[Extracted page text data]
━━━
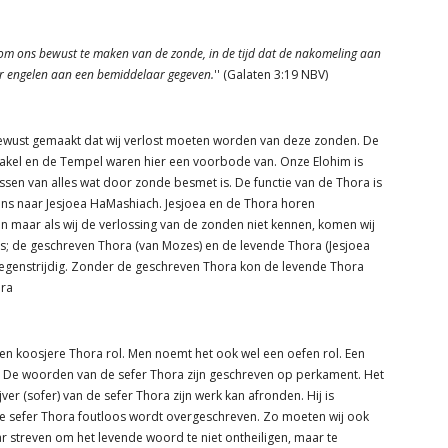
om ons bewust te maken van de zonde, in de tijd dat de nakomeling aan
r engelen aan een bemiddelaar gegeven.
'' (Galaten 3:19 NBV)
bewust gemaakt dat wij verlost moeten worden van deze zonden. De
akel en de Tempel waren hier een voorbode van. Onze Elohim is
sen van alles wat door zonde besmet is. De functie van de Thora is
ns naar Jesjoea HaMashiach. Jesjoea en de Thora horen
 maar als wij de verlossing van de zonden niet kennen, komen wij
’s; de geschreven Thora (van Mozes) en de levende Thora (Jesjoea
t tegenstrijdig. Zonder de geschreven Thora kon de levende Thora
ora
een koosjere Thora rol. Men noemt het ook wel een oefen rol. Een
. De woorden van de sefer Thora zijn geschreven op perkament. Het
jver (sofer) van de sefer Thora zijn werk kan afronden. Hij is
e sefer Thora foutloos wordt overgeschreven. Zo moeten wij ook
aar streven om het levende woord te niet ontheiligen, maar te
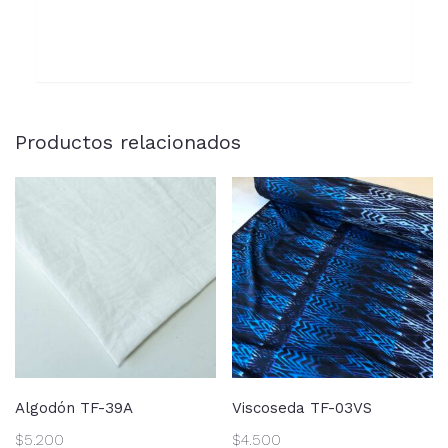
Productos relacionados
Algodón TF-39A
Viscoseda TF-03VS
$
5.200
$
4.500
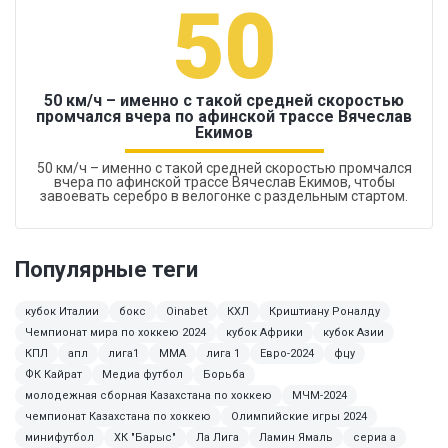
50
50 км/ч – именно с такой средней скоростью
промчался вчера по афинской трассе Вячеслав
Екимов
50 км/ч – именно с такой средней скоростью промчался
вчера по афинской трассе Вячеслав Екимов, чтобы
завоевать серебро в велогонке с раздельным стартом.
Популярные теги
кубок Италии
бокс
Oinabet
КХЛ
Криштиану Роналду
Чемпионат мира по хоккею 2024
кубок Африки
кубок Азии
КПЛ
апл
лига1
MMA
лига 1
Евро-2024
фцу
ФК Кайрат
Медиа футбол
Борьба
молодежная сборная Казахстана по хоккею
МЧМ-2024
чемпионат Казахстана по хоккею
Олимпийские игры 2024
минифутбол
ХК "Барыс"
Ла Лига
Ламин Ямаль
сериа а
━━━
→ **Activity**:
Make an exact copy of every entry above, but keep the pictures out of it.

→ **Problem solution**:
om ons bewust te maken van de zonde, in de tijd dat de nakomeling aan
r engelen aan een bemiddelaar gegeven.
'' (Galaten 3:19 NBV)
bewust gemaakt dat wij verlost moeten worden van deze zonden. De
akel en de Tempel waren hier een voorbode van. Onze Elohim is
sen van alles wat door zonde besmet is. De functie van de Thora is
ns naar Jesjoea HaMashiach. Jesjoea en de Thora horen
 maar als wij de verlossing van de zonden niet kennen, komen wij
’s; de geschreven Thora (van Mozes) en de levende Thora (Jesjoea
t tegenstrijdig. Zonder de geschreven Thora kon de levende Thora
ora
een koosjere Thora rol. Men noemt het ook wel een oefen rol. Een
. De woorden van de sefer Thora zijn geschreven op perkament. Het
jver (sofer) van de sefer Thora zijn werk kan afronden. Hij is
e sefer Thora foutloos wordt overgeschreven. Zo moeten wij ook
aar streven om het levende woord te niet ontheiligen, maar te
Productos relacionados
Algodón TF-39A
Viscoseda TF-03VS
$
5.200
$
4.500
50
50 км/ч – именно с такой средней скоростью
промчался вчера по афинской трассе Вячеслав
Екимов
50 км/ч – именно с такой средней скоростью промчался
вчера по афинской трассе Вячеслав Екимов, чтобы
завоевать серебро в велогонке с раздельным стартом.
Популярные теги
кубок Италии
бокс
Oinabet
КХЛ
Криштиану Роналду
Чемпионат мира по хоккею 2024
кубок Африки
кубок Азии
КПЛ
апл
лига1
MMA
лига 1
Евро-2024
фцу
ФК Кайрат
Медиа футбол
Борьба
молодежная сборная Казахстана по хоккею
МЧМ-2024
чемпионат Казахстана по хоккею
Олимпийские игры 2024
минифутбол
ХК "Барыс"
Ла Лига
Ламин Ямаль
сериа а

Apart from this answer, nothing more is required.